Using a pre-sort requires that you define a feedback channel for the machine-based cases. If the affected customer disputes the machine’s decision (say, a cardholder is responding to a mistaken fraud alert), they must be able to quickly speak with a human to set things right. This direct-to-human feedback channel is the customer’s way of reprioritizing the case for human review.
There are real-world analogs of the pre-sort. Hotel chains and airlines provide kiosks so travelers can check-in. If those travelers have questions or needs that the kiosks don’t handle, they can go straight to the desk to speak to a human. The feedback channel comes in the form of another hotel or airline representative who watches the kiosks, and steps in when a customer appears to be in difficulty.
You let the machine take the first pass on all cases. If the model’s confidence score falls below some predetermined threshold (for a classification) or the uncertainty is deemed too wide (regression), you pass the case to a human for review.
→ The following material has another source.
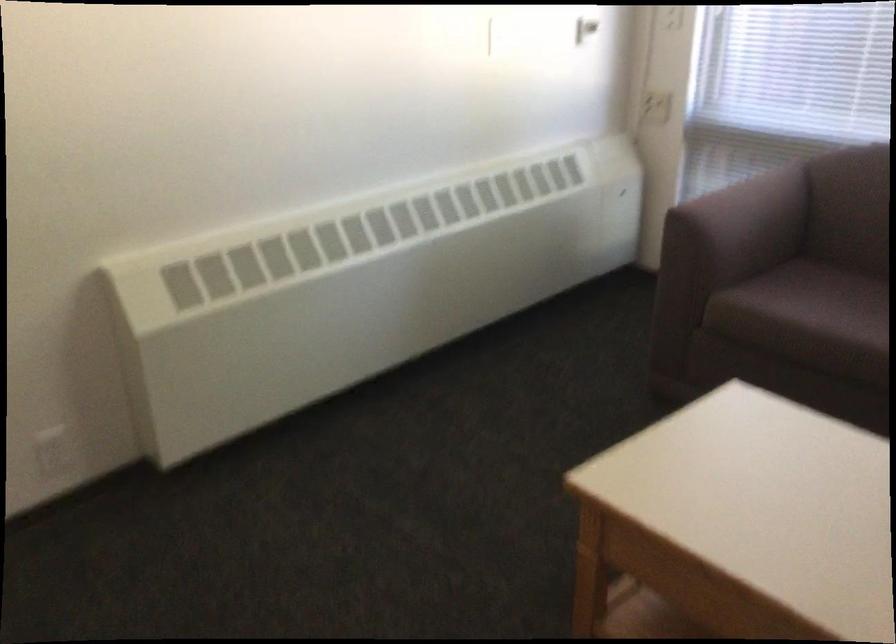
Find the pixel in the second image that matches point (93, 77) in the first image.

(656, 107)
The machine-sort approach requires additional monitoring and tuning, to keep an eye on the tresholds used as decision boundaries. This goes double after you release an updated model, since new training data or new parameters may cause those thresholds to shift.
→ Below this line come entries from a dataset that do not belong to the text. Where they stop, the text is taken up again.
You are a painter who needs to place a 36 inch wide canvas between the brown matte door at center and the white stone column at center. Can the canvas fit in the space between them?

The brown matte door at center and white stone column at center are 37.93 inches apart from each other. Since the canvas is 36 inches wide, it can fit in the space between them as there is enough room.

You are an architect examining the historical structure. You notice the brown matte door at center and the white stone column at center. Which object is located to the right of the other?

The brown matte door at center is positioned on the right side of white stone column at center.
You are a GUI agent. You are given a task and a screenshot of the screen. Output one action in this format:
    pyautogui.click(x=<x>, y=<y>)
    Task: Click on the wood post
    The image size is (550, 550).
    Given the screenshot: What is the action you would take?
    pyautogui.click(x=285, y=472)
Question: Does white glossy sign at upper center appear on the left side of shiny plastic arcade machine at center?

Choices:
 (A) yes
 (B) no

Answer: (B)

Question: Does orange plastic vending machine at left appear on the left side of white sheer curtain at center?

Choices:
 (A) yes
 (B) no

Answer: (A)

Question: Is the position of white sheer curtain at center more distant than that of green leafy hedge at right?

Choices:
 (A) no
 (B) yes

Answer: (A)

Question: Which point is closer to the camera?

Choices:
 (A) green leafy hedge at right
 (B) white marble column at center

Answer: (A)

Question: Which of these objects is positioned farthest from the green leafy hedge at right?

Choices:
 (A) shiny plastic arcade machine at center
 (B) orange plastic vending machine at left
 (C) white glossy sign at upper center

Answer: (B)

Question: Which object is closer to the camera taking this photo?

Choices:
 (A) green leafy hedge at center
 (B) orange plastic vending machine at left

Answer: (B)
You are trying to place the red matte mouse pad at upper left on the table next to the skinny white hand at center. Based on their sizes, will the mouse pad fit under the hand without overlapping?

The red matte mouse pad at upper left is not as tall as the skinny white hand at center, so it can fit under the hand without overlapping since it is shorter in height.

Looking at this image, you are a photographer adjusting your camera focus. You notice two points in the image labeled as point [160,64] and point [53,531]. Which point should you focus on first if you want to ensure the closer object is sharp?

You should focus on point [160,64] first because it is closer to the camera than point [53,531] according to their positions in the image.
For a real-world parallel, consider the use of credit scores in lending. (Credit scores are hardly perfect, since they lose a lot of nuance by compressing a person’s credit history into three digits … but that’s another story.) A lender can reject some number of loan applications outright based on the applicants' credit score. Note that a higher credit score doesn’t guarantee the loan will be approved, just that a human will give the application a deeper look.
The AI model sees all cases, but a human intervenes on some number of randomly-chosen machine decisions. This is a way to keep an eye on the model’s performance in real-time. If the human and machine differ on enough cases, that means it’s time to re-train the model.
Spot-check works best when your model exhibits peak performance and there is a low cost of the model being wrong.
Real-world equivalents of the spot-check include “secret shopper” programs, and supervisors listening in on some customer service calls.
In automation, a “human plus AI” approach provides improved coverage and reduced exposure to risk compared to the AI-only alternative. Arrangements such as pre-sort, machine-sort, and spot-check promote humans to “manager of machines” or “priority agent” so that you can get the best of both machine and human decision-making under one roof.